INFORMATION SHOWN
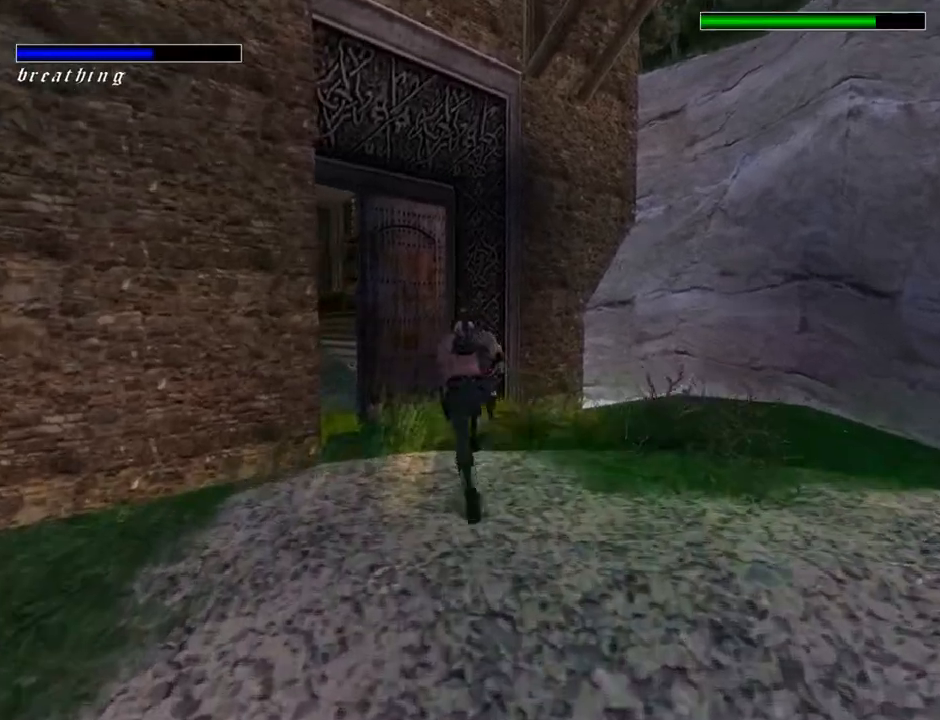
{"buttons": ["R2", "DPAD_UP"], "left_stick": "center", "right_stick": "center", "events": [[333, "DPAD_LEFT", "up"]]}
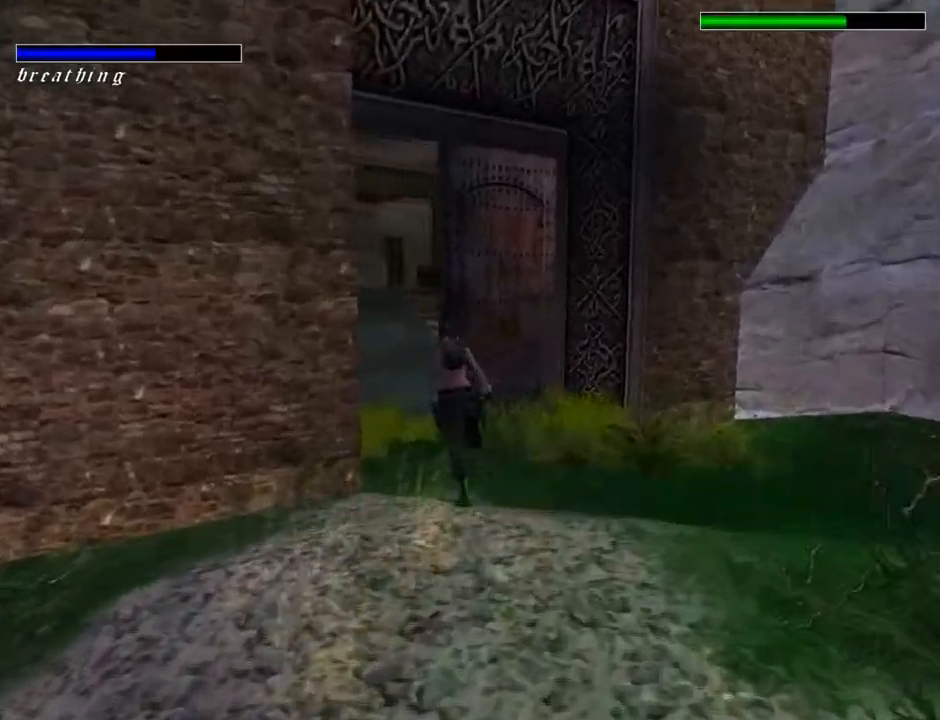
{"buttons": ["R2", "DPAD_UP"], "left_stick": "center", "right_stick": "center", "events": [[100, "DPAD_LEFT", "down"], [333, "DPAD_LEFT", "up"]]}
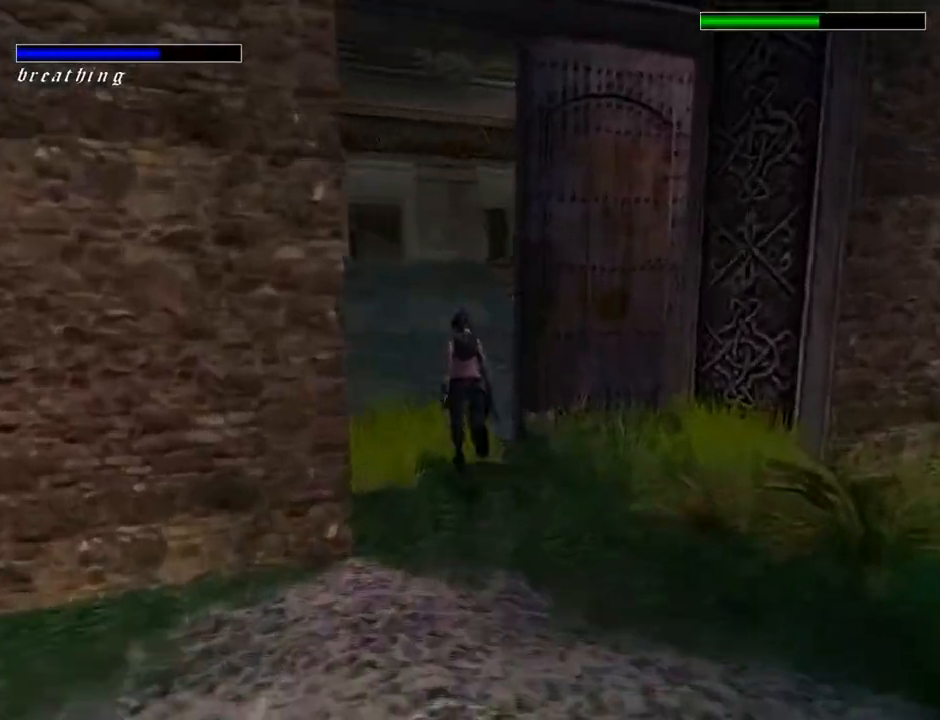
{"buttons": ["R2", "DPAD_UP", "DPAD_RIGHT"], "left_stick": "center", "right_stick": "center", "events": [[333, "DPAD_RIGHT", "down"]]}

WHAT IS BEING ASKED
Restate the whole listing above exactly, except for its images.

SOLVED PROBLEM
{"buttons": ["R2", "DPAD_UP"], "left_stick": "center", "right_stick": "center", "events": [[333, "DPAD_LEFT", "up"]]}
{"buttons": ["R2", "DPAD_UP"], "left_stick": "center", "right_stick": "center", "events": [[100, "DPAD_LEFT", "down"], [333, "DPAD_LEFT", "up"]]}
{"buttons": ["R2", "DPAD_UP", "DPAD_RIGHT"], "left_stick": "center", "right_stick": "center", "events": [[333, "DPAD_RIGHT", "down"]]}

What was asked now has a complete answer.